Failure Enrichers

Custom failure enrichers #

Flink provides a pluggable interface for users to register their custom logic and enrich failures with extra metadata labels (string key-value pairs). This enables users to implement their own failure enrichment plugins to categorize job failures, expose custom metrics, or make calls to external notification systems.

FailureEnrichers are triggered every time an exception is reported at runtime by the JobManager. Every FailureEnricher may asynchronously return labels associated with the failure that are then exposed via the JobManager’s REST API (e.g., a ’type:System’ label implying the failure is categorized as a system error).

Implement a plugin for your custom enricher #

To implement a custom FailureEnricher plugin, you need to:

  • Add your own FailureEnricher by implementing the FailureEnricher interface.

  • Add your own FailureEnricherFactory by implementing the FailureEnricherFactory interface.

  • Add a service entry. Create a file META-INF/services/org.apache.flink.core.failure.FailureEnricherFactory which contains the class name of your failure enricher factory class (see Java Service Loader docs for more details).
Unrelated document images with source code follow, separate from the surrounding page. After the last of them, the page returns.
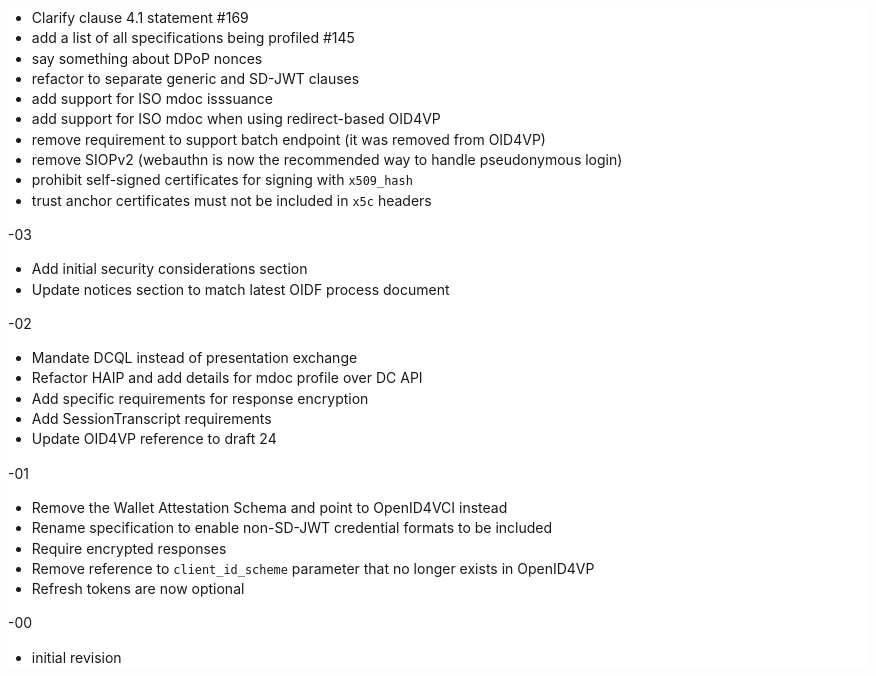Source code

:    * Clarify clause 4.1 statement #169
   * add a list of all specifications being profiled #145
   * say something about DPoP nonces
   * refactor to separate generic and SD-JWT clauses
   * add support for ISO mdoc isssuance
   * add support for ISO mdoc when using redirect-based OID4VP
   * remove requirement to support batch endpoint (it was removed from OID4VP)
   * remove SIOPv2 (webauthn is now the recommended way to handle pseudonymous login)
   * prohibit self-signed certificates for signing with `x509_hash`
   * trust anchor certificates must not be included in `x5c` headers

   -03

   * Add initial security considerations section
   * Update notices section to match latest OIDF process document

   -02

   * Mandate DCQL instead of presentation exchange
   * Refactor HAIP and add details for mdoc profile over DC API
   * Add specific requirements for response encryption
   * Add SessionTranscript requirements
   * Update OID4VP reference to draft 24

   -01

   * Remove the Wallet Attestation Schema and point to OpenID4VCI instead
   * Rename specification to enable non-SD-JWT credential formats to be included
   * Require encrypted responses
   * Remove reference to `client_id_scheme` parameter that no longer exists in OpenID4VP
   * Refresh tokens are now optional

   -00

   *  initial revision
Then, create a jar which includes your FailureEnricher, FailureEnricherFactory, META-INF/services/ and all external dependencies. Make a directory in plugins/ of your Flink distribution with an arbitrary name, e.g. “failure-enrichment”, and put the jar into this directory. See [Flink Plugin]({% link deployment/filesystems/plugins.md %}) for more details.

Note that every FailureEnricher should have defined a set of output keys that may be associated with values. This set of keys has to be unique otherwise all enrichers with overlapping keys will be ignored.

FailureEnricherFactory example:

package org.apache.flink.test.plugin.jar.failure;

public class TestFailureEnricherFactory implements FailureEnricherFactory {

   @Override
   public FailureEnricher createFailureEnricher(Configuration conf) {
        return new CustomEnricher();
   }
}

FailureEnricher example:

package org.apache.flink.test.plugin.jar.failure;

public class CustomEnricher implements FailureEnricher {
    private final Set<String> outputKeys;
    
    public CustomEnricher() {
        this.outputKeys = Collections.singleton("labelKey");
    }

    @Override
    public Set<String> getOutputKeys() {
        return outputKeys;
    }

    @Override
    public CompletableFuture<Map<String, String>> processFailure(
            Throwable cause, Context context) {
        return CompletableFuture.completedFuture(Collections.singletonMap("labelKey", "labelValue"));
    }
}

Configuration #

The JobManager loads FailureEnricher plugins at startup. To make sure your FailureEnrichers are loaded all class names should be defined as part of jobmanager.failure-enrichers configuration. If this configuration is empty, NO enrichers will be started. Example:

    jobmanager.failure-enrichers = org.apache.flink.test.plugin.jar.failure.CustomEnricher

Validation #

To validate that your FailureEnricher is loaded, you can check the JobManager logs for the following line:

    Found failure enricher org.apache.flink.test.plugin.jar.failure.CustomEnricher at jar:file:/path/to/flink/plugins/failure-enrichment/flink-test-plugin.jar!/org/apache/flink/test/plugin/jar/failure/CustomEnricher.class

Moreover, you can query the JobManager’s REST API looking for the failureLabels field:

    "failureLabels": {
        "labelKey": "labelValue"
    }